Take his 1942 map of Los Angeles, pictured above. The top strip is dedicated to detailed illustrations of Franciscan friars, and vaqueros on horses. They appear almost somber compared to the middle, which is a riot of visual puns and whimsical situations. A lion dances in the Griffith Park Zoo, and the Hollywood Bowl is a giant dining bowl, with two spoons. For the railroad rate wars of the 1880s, two bug-eyed train engines fight with boxing gloves.
To illustrate the city’s increasing popularity, he draws a series of women, each dressed in the style of their era, inflating massive balloons with population numbers on them. “Aw heck!” reads the balloon of the 1950s woman, who is in her underwear, or perhaps a bikini. “There ain’t space enuf in this derned drawing to show the future. And how should I know the way women are gonna dress!”
As such a joke indicates, if you engage in the kind of close reading that the maps demand, you’ll find that they are fully of their era in another way, too. On the Carmel-By-The-Sea map, a drawing of a Native American is accompanied by a racist caricature of Native language. Few black people appear on his maps, and when they do, they are generally in service positions. Hiller says “he meant no disrespect of course, but he did a couple of times dwell in what you would call cliches.
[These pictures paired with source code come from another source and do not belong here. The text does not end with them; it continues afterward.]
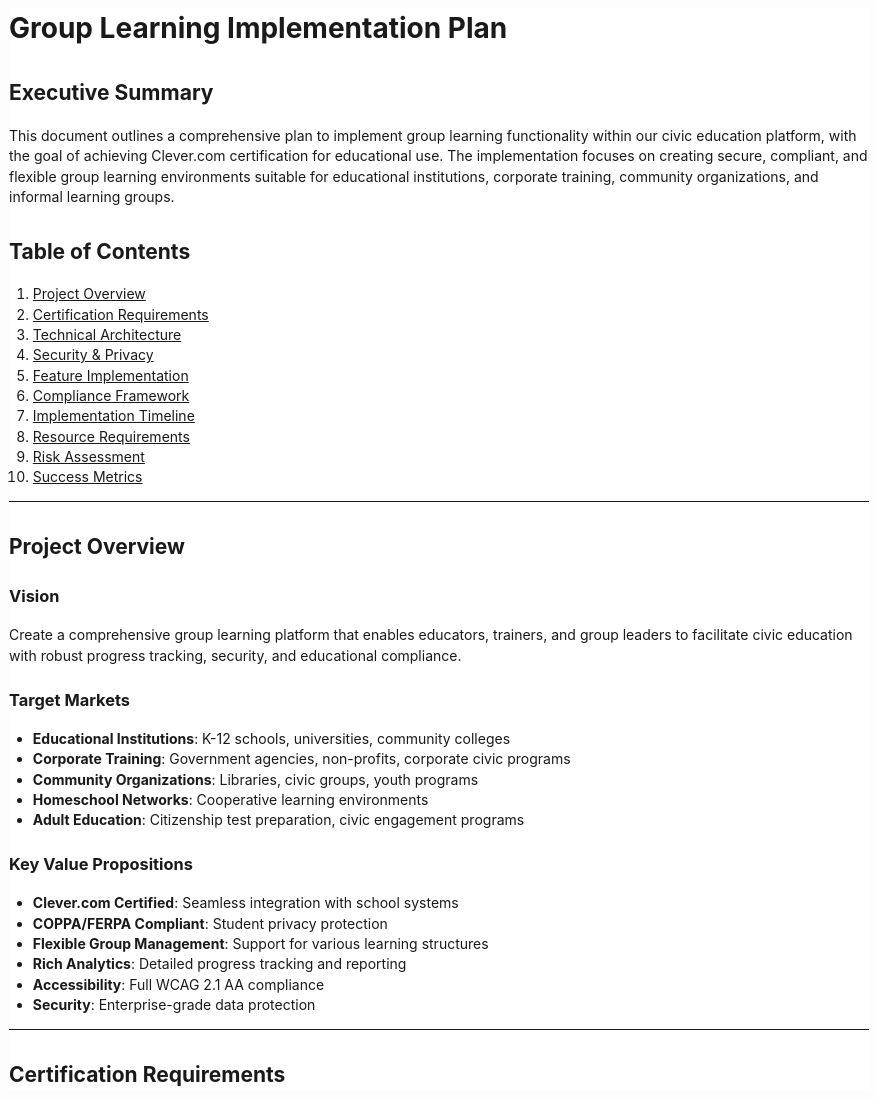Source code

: # Group Learning Implementation Plan

## Executive Summary

This document outlines a comprehensive plan to implement group learning functionality within our civic education platform, with the goal of achieving Clever.com certification for educational use. The implementation focuses on creating secure, compliant, and flexible group learning environments suitable for educational institutions, corporate training, community organizations, and informal learning groups.

## Table of Contents

1. [Project Overview](#project-overview)
2. [Certification Requirements](#certification-requirements)
3. [Technical Architecture](#technical-architecture)
4. [Security & Privacy](#security--privacy)
5. [Feature Implementation](#feature-implementation)
6. [Compliance Framework](#compliance-framework)
7. [Implementation Timeline](#implementation-timeline)
8. [Resource Requirements](#resource-requirements)
9. [Risk Assessment](#risk-assessment)
10. [Success Metrics](#success-metrics)

---

## Project Overview

### Vision
Create a comprehensive group learning platform that enables educators, trainers, and group leaders to facilitate civic education with robust progress tracking, security, and educational compliance.

### Target Markets
- **Educational Institutions**: K-12 schools, universities, community colleges
- **Corporate Training**: Government agencies, non-profits, corporate civic programs
- **Community Organizations**: Libraries, civic groups, youth programs
- **Homeschool Networks**: Cooperative learning environments
- **Adult Education**: Citizenship test preparation, civic engagement programs

### Key Value Propositions
- **Clever.com Certified**: Seamless integration with school systems
- **COPPA/FERPA Compliant**: Student privacy protection
- **Flexible Group Management**: Support for various learning structures
- **Rich Analytics**: Detailed progress tracking and reporting
- **Accessibility**: Full WCAG 2.1 AA compliance
- **Security**: Enterprise-grade data protection

---

## Certification Requirements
Social cliches.”
Some maps were commissioned, usually by businessmen who had a stake in drawing people to a particular area. “[Mora] was sort of like Gumby,” says Hiller. “He was so flexible that if a project came his way, and he didn’t know how to do it, or to execute it for the client, he would figure it out.” In 1928, for example, Marston’s Department Store hired Mora to draw a map of San Diego, which ended up a seamless assemblage of facts about the store and the city as a whole.
Others were dreamed up by Jo’s son and business partner, Joey. “Joey suggested a lot of subjects over the years, and Jo would just sit down and do the maps,” says Hiller. Joey would then go sell them at trading posts and gift stores. One of these—a 1931 map of Yosemite National Park, full of mini-wildlife and tourists getting into mishaps—was particularly popular. “There is so much of grandeur and reverent solemnity to Yosemite that a bit of humor may help the better to happily reconcile ourselves to the triviality of man,” Mora wrote on the map’s legend.
Sometimes, that humor came from shrinking himself. By studying the journals Mora kept during his own trip to Yosemite, Hiller has pinpointed two tiny Jos on the map—one taking photos at Nevada Falls, and one drinking from a canteen beneath Sentinel Dome. “Selling those maps got the family through the Great Depression,” says Hiller. “People were willing to spend 50 cents on them at a time when money was hard for everybody.”
Mora died in 1947, having made about a dozen maps. One of his last was the one of Carmel-By-The-Sea, where his family ended up living. Perhaps more than any of the others, you can see his life in this one. Hiller is convinced that the two tiny figures riding horses on the top left side are his children, Patty and Joey. And then there’s that column of town dogs—one of which Jo must have known particularly well. “Mike Mora could climb a rung-ladder like a chimney sweep,” he wrote, over a drawing of a smiling, shoe-wearing canine. It’s his map—he’s allowed to immortalize his dog.